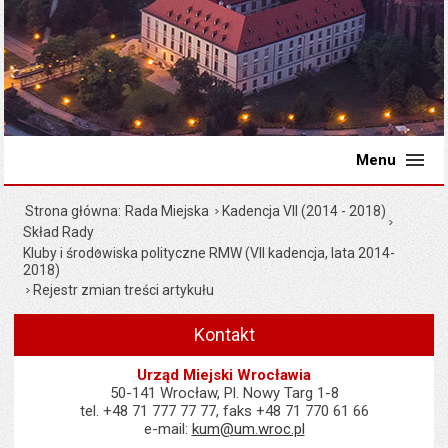
Menu
Strona główna
Rada Miejska
Kadencja VII (2014 - 2018)
Skład Rady
Kluby i środowiska polityczne RMW (VII kadencja, lata 2014-
2018)
Rejestr zmian treści artykułu
Kontakt
Urząd Miejski Wrocławia
50-141 Wrocław, Pl. Nowy Targ 1-8
tel. +48 71 777 77 77, faks +48 71 770 61 66
e-mail:
kum@um.wroc.pl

● ● ●

Problem details: Rewrite the text of all the records, replacing "Skład Rady" with "Członkowie Rady" and keeping everything else unchanged. Leave the pictures out of your answer.

Response for this exercise:
Menu
Strona główna
Rada Miejska
Kadencja VII (2014 - 2018)
Członkowie Rady
Kluby i środowiska polityczne RMW (VII kadencja, lata 2014-
2018)
Rejestr zmian treści artykułu
Kontakt
Urząd Miejski Wrocławia
50-141 Wrocław, Pl. Nowy Targ 1-8
tel. +48 71 777 77 77, faks +48 71 770 61 66
e-mail:
kum@um.wroc.pl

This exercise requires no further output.